Jill Halfpenny was 'exhausted' from crying every day after filming Dark Money

Viewers who feel shaken by hard-hitting new BBC1 drama Dark Money should spare a thought for the cast.

The four-part series kicked off with powerless parents Manny and Sam Mensah accepting a pay-off to keep quiet about the abuse of their child-actor son Isaac by a predatory Hollywood VIP.

The harrowing plot made for disturbing viewing – and playing the roles really put the actors’ emotions through the wringer.

Jill Halfpenny, who plays mum Sam, said the scenes referencing child abuse were so traumatic to film that she felt “depleted” at the end of each day.

Jill plays a mum in Dark Money (BBC/The Forge/Colin Hutton)

The former EastEnders actress, 43, said: “At the end of a day like that, you’re so exhausted from crying that your face is like a dried-up leaf. You just want to literally flop on the bed or the sofa.

“Your body doesn’t know that what it went through isn’t real, so your body has felt the trauma.

“So even though you’re telling your brain, ‘I’m acting’, your body still feels like it’s been through something traumatic.

“There isn’t really a point in a show like that where it’s like, ‘Oh, should we all go for pizza tonight? Do you fancy having a drink?’.

The series is about a couple who put their child in the most horrific circumstances (BBC/The Forge/Colin Hutton)

“I’m just depleted completely. You just have to keep the end goal in sight, with something like this.”

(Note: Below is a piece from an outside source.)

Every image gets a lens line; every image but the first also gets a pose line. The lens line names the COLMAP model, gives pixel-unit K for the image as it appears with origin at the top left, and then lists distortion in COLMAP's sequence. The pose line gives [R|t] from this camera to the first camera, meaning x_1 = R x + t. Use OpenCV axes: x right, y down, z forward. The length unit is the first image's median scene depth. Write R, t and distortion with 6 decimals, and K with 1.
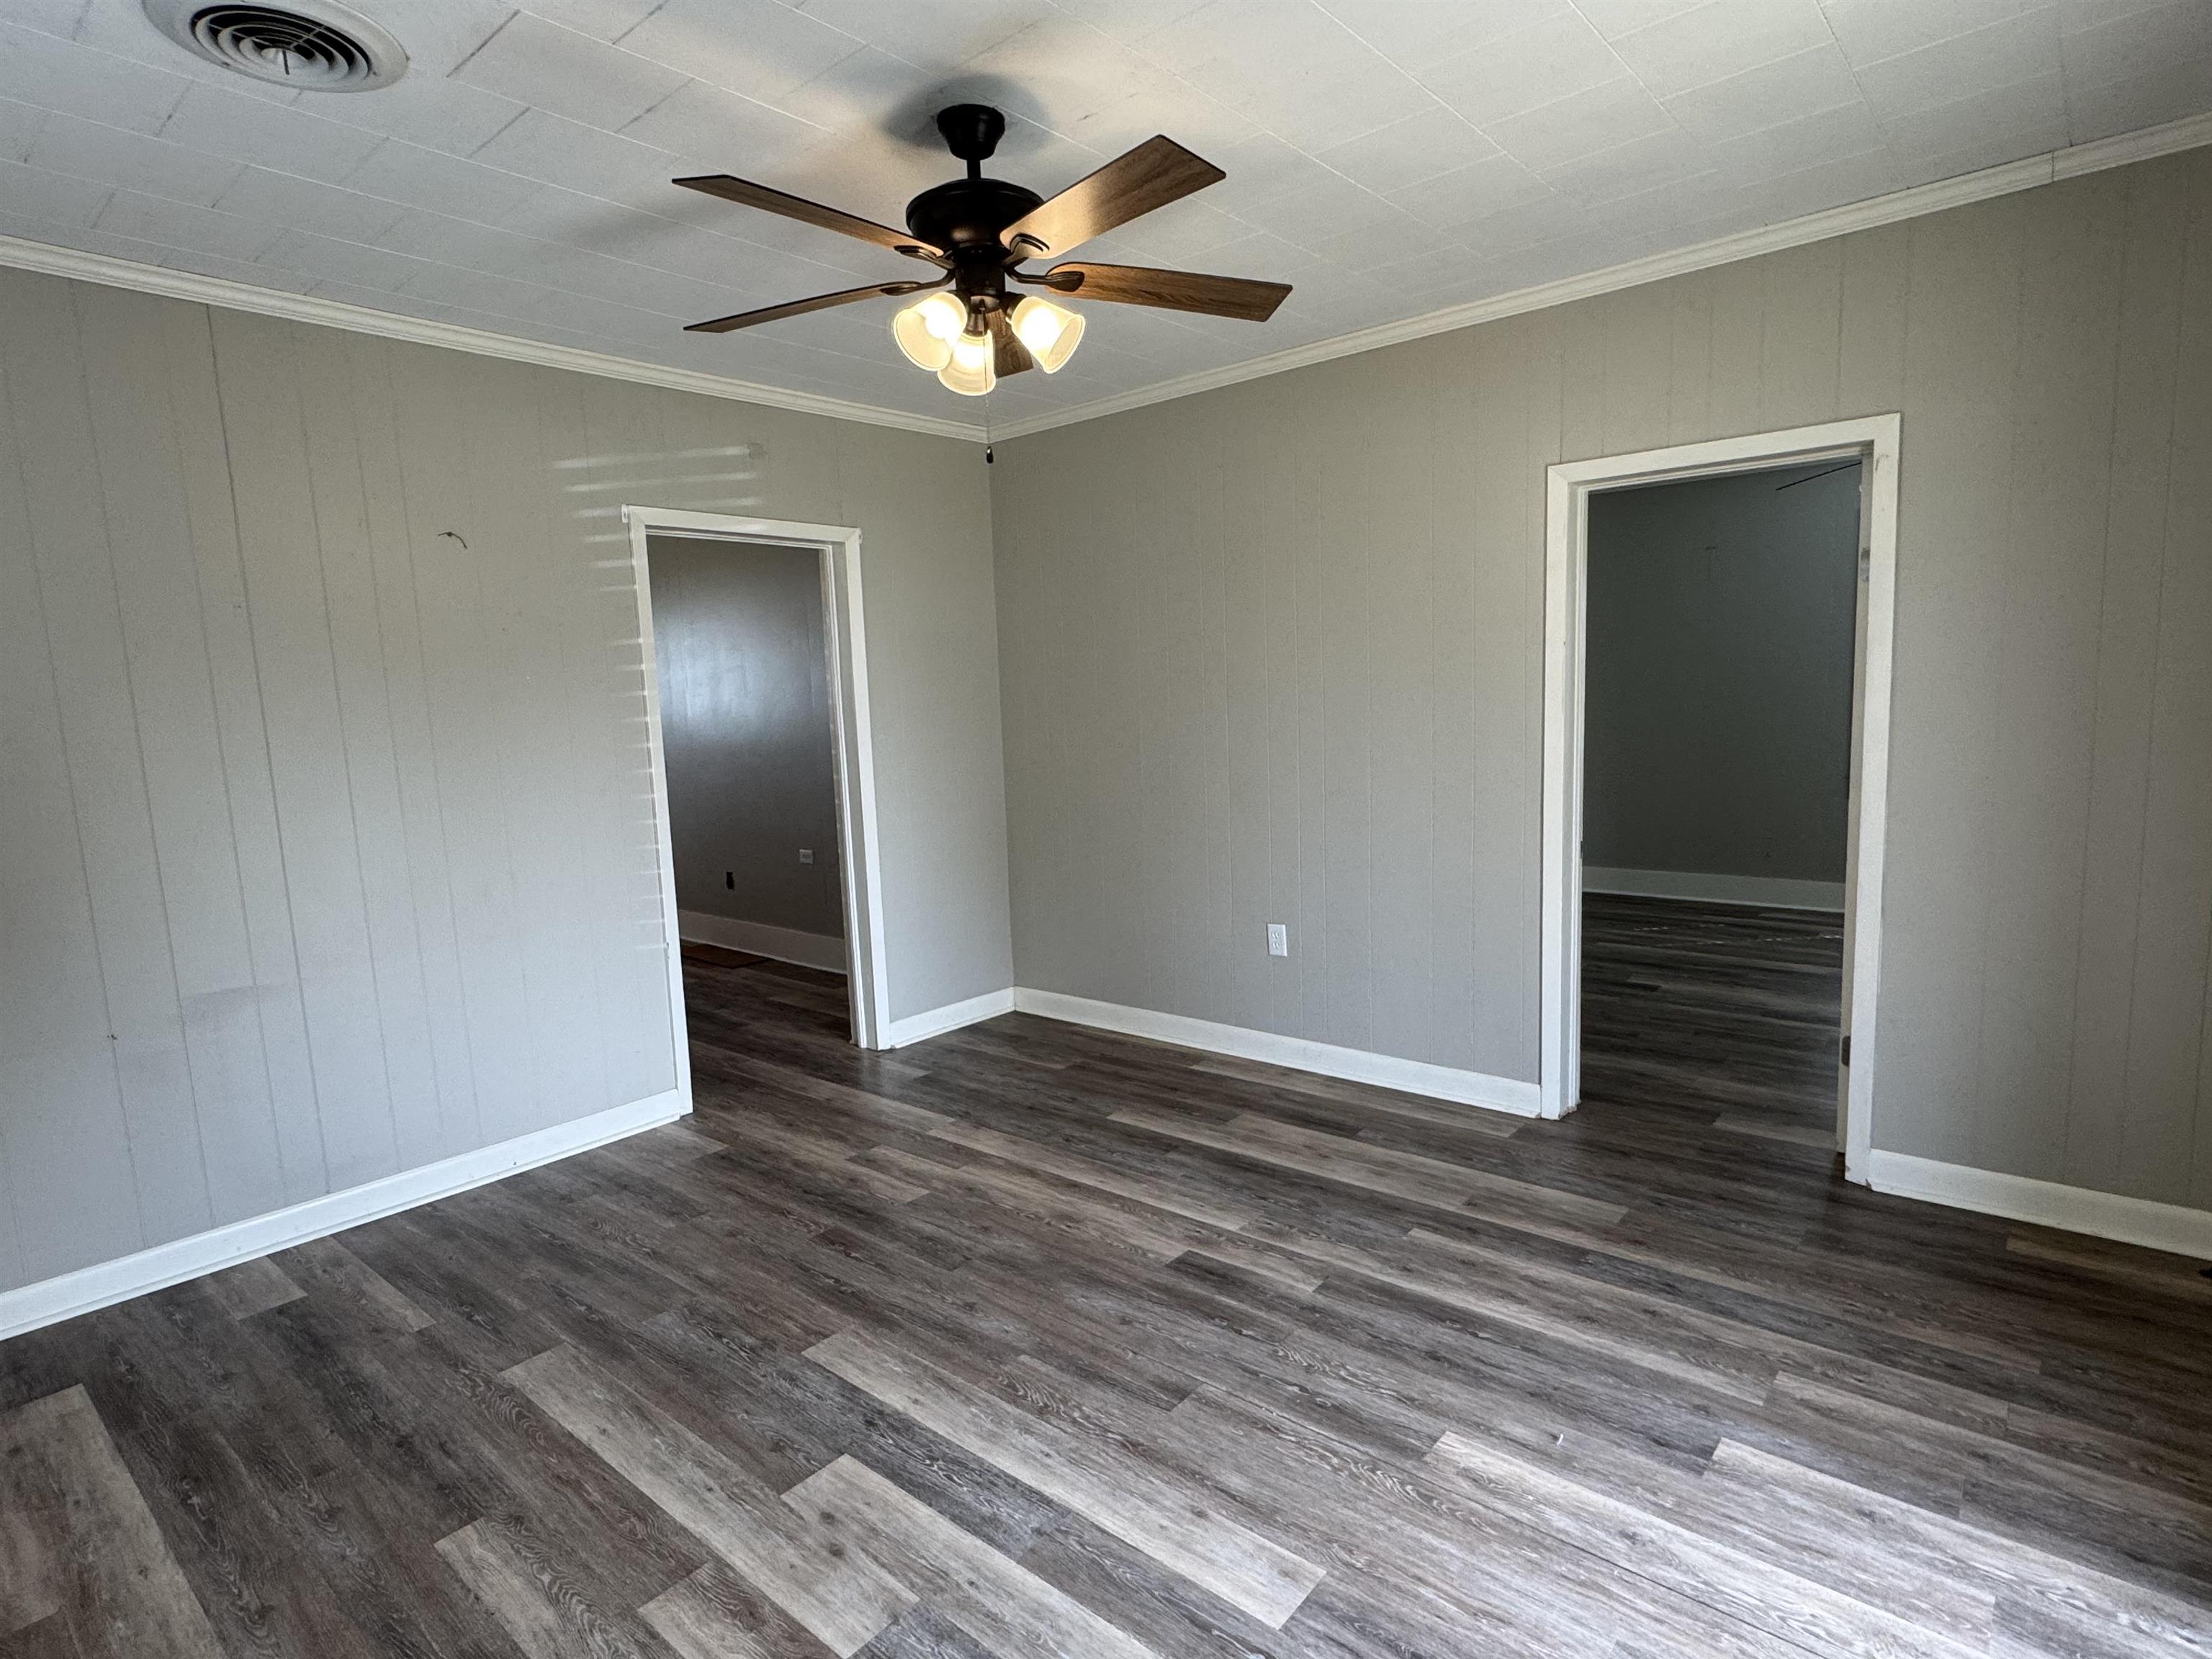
lens RADIAL K [[1178.0, 0, 1106.7], [0, 1178.0, 836.1], [0, 0, 1]] dist [-0.004234, 0.002615]
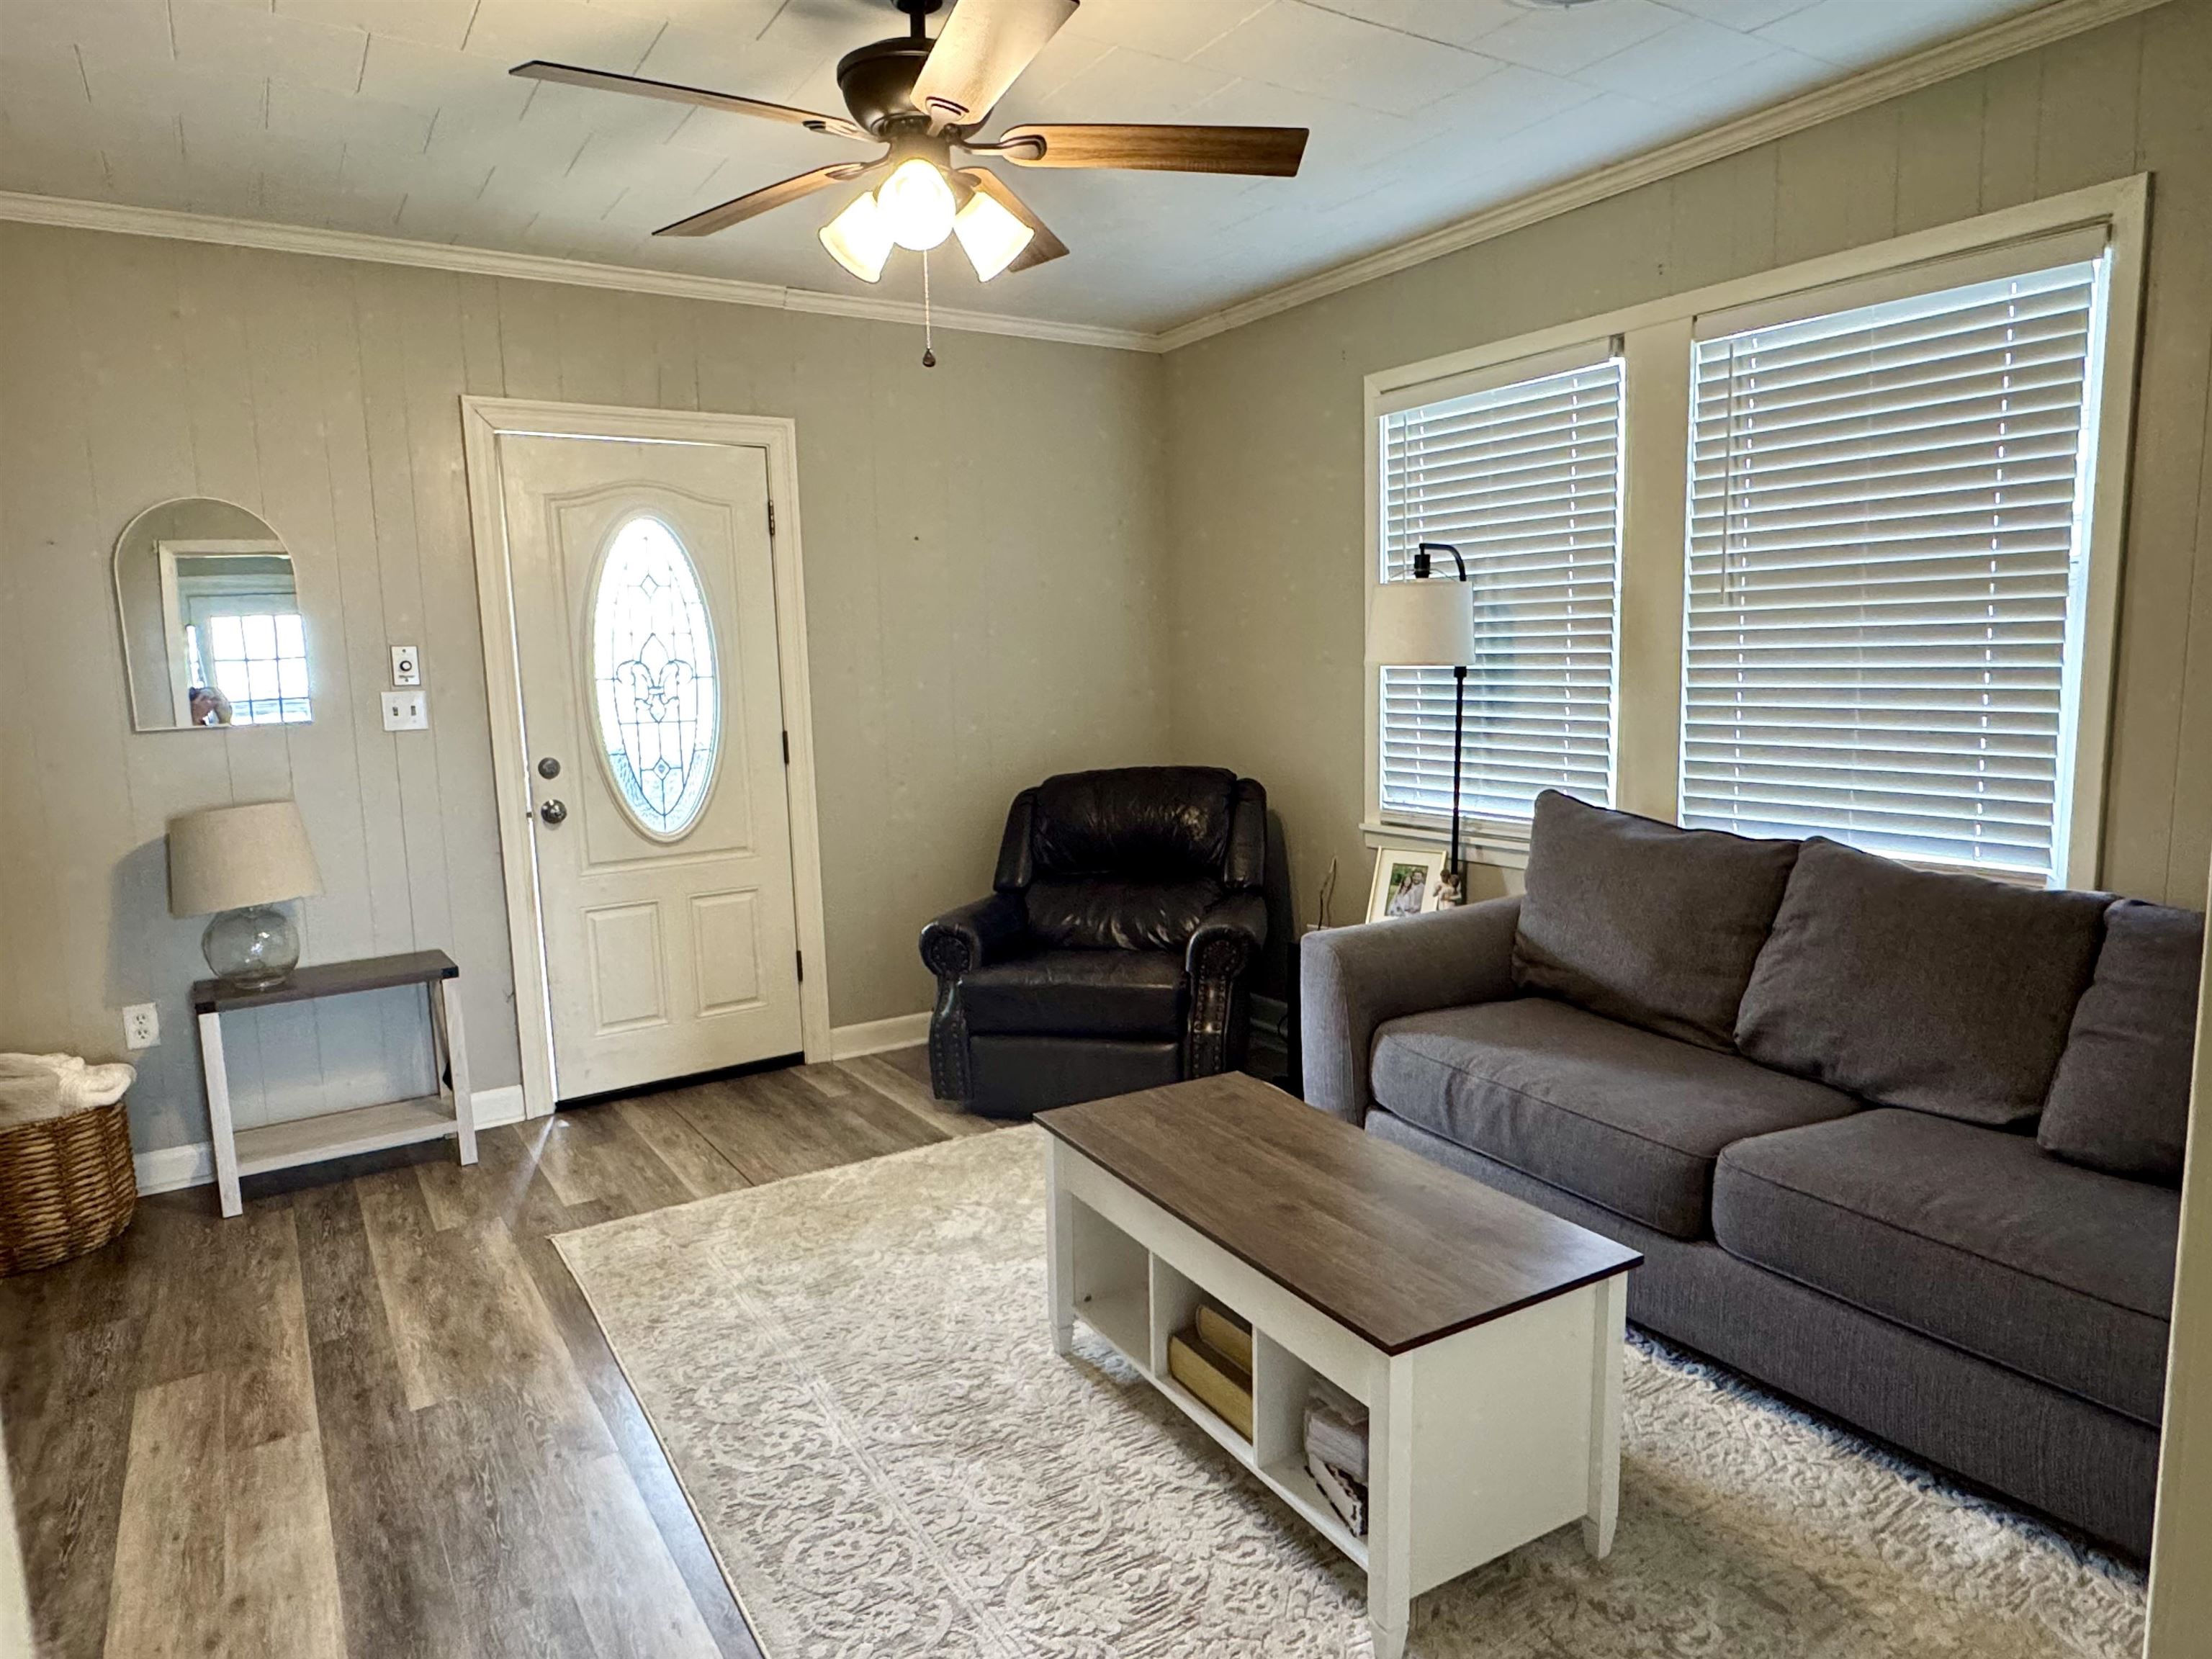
lens RADIAL K [[1320.2, 0, 1097.3], [0, 1320.2, 833.7], [0, 0, 1]] dist [-0.003359, 0.001415]
pose [[-0.956555, 0.026571, 0.290340, -0.443000], [0.101362, 0.964026, 0.245723, -0.189726], [-0.273366, 0.264477, -0.924837, 1.765196]]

Mum-of-one Jill stars alongside Babou Ceesay as husband Manny and Max Fincham as child star Isaac in the series which returns with episode 2 tonight at 9pm.

She praised writer Levi David Addai for creating believable, flawed characters such as Sam.

Jill – who played Phil Mitchell’s wife Kate in EastEnders alongside actor Steve McFadden – told the Series Linked TV podcast: “I’ve been doing telly for 30 years now and people have this idea that women have to be likeable all the time on TV.

“I’ve had directors say to me in the past, ‘Can you just soften it a bit? Can you make her a bit more likable?’

“I find it really annoying and I find it really patronising. We’re all very complicated, complex human beings.

“We all make decisions in our lives where we look back and think, “Was that me? Was that the person that I am now?

“The thing that I loved about Sam is, yeah, she makes some decisions which, when you’re watching you’re probably thinking, ‘Oh Sam, please’.

“But that’s real. That is what being a human being is.”